Australian broadcaster (1948–2025)

Leon Robert Byner, (17 September 1948 – 11 November 2025) was an Australian broadcaster who started his radio career in 1966 in Shepparton, Victoria. He worked in Sydney, Brisbane,Canberra, Melbourne, Perth and Hobart. Byner had been at 5AA for over two decades hosting a top rating morning talk show on radio station 5AA Adelaide and nine radio Macquarie affiliates in country South Australia.

==Career==
During his career, Byner has worked on radio in every Australian state capital. He switched from music presentation to talk radio in 1996, and his career included a couple of stints on Los Angeles talk stations in California.

Byner also presented segments for Adelaide, Brisbane local television and satellite TV Europe on Australian and international celebrities.

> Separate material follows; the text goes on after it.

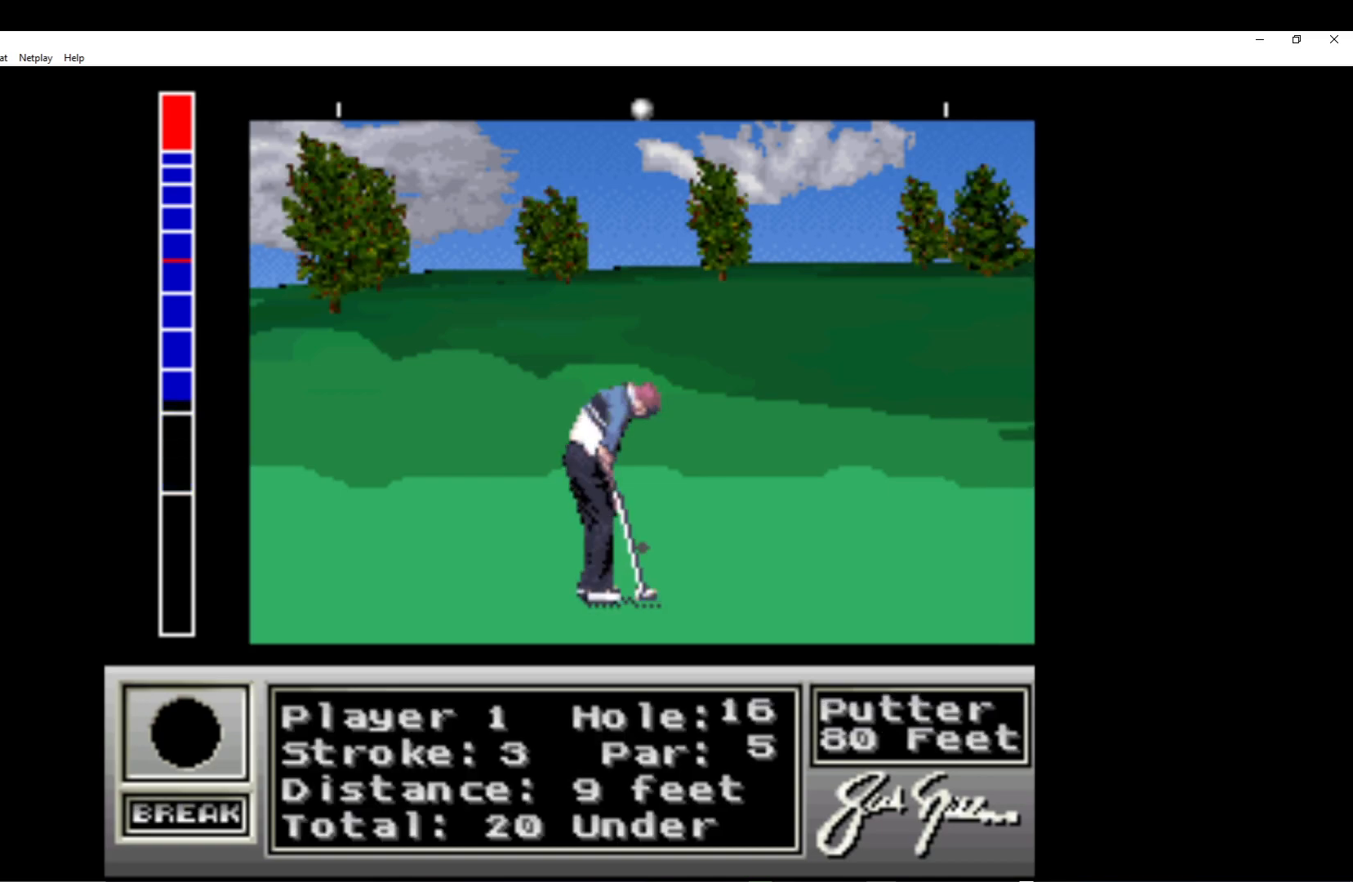
{"buttons": [], "left_stick": "center", "events": [[183, "A", "down"], [367, "A", "up"]]}
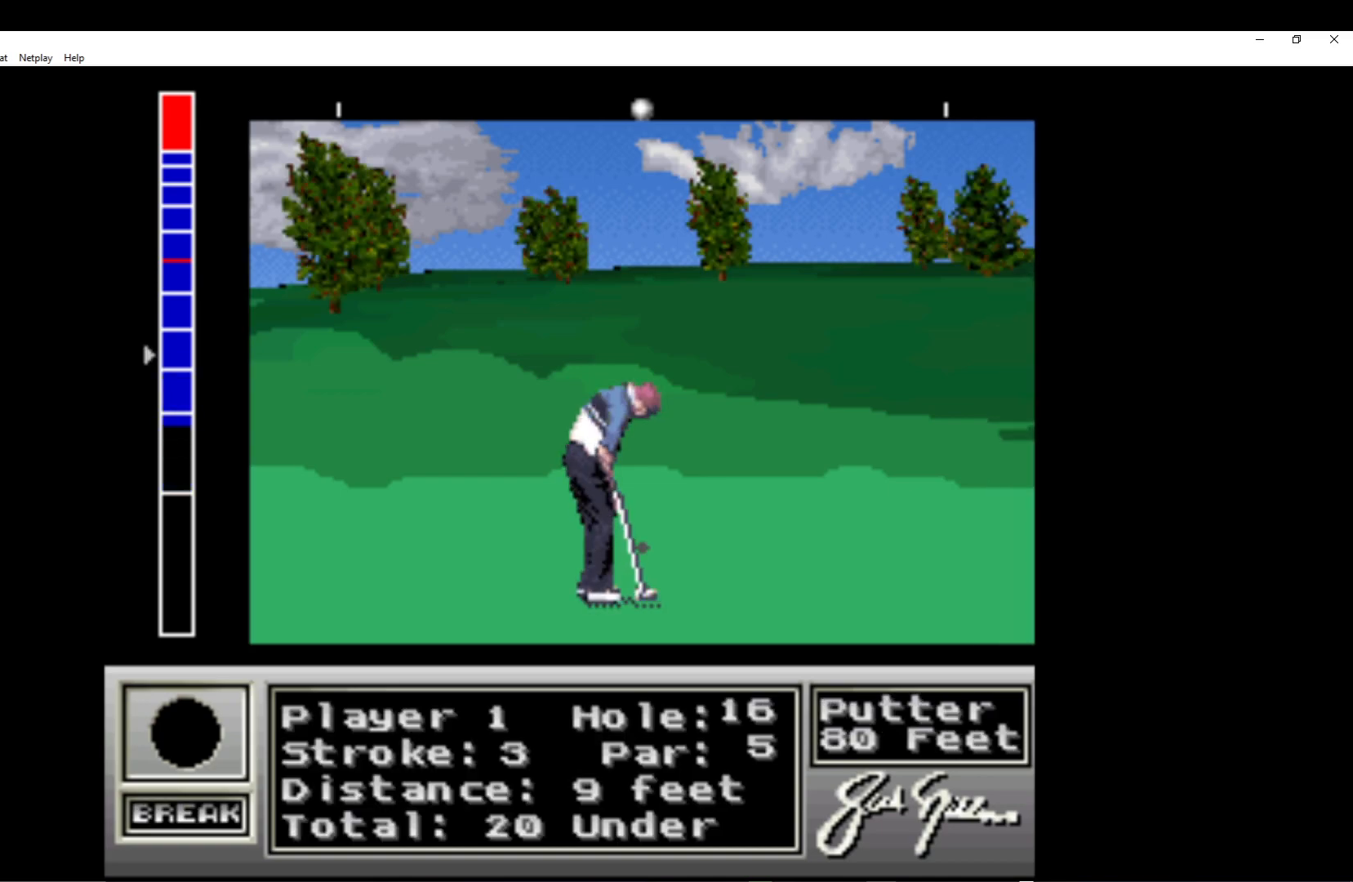
{"buttons": ["A"], "left_stick": "center", "events": [[350, "A", "down"]]}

He was nominated 13 times for ACRA awards (best talk and current affairs) and Australian of the Year three times.

Byner retired from 5AA on 2 December 2022.

He was awarded the Medal of the Order of Australia (OAM) for "service to radio broadcast media" in the 2023 King's Birthday Honours on 11 June 2023.

==ACMA investigation==
On 25 October 2011, ACMA found that on 1 October 2010, Byner's show had breached the Commercial Radio Codes by presenting a paid advertisement to promote water purifiers as a current affairs item regarding the "dangers" of water fluoridation. FIVEaa were also found to have breached the complaint handling provisions as directed by the code. Byner had previously been suspended from 5AA for eight weeks in 2004 when he had been found to have not disclosed financial arrangements with businesses.

==Death==
Byner died from acute leukaemia on 11 November 2025, at the age of 77.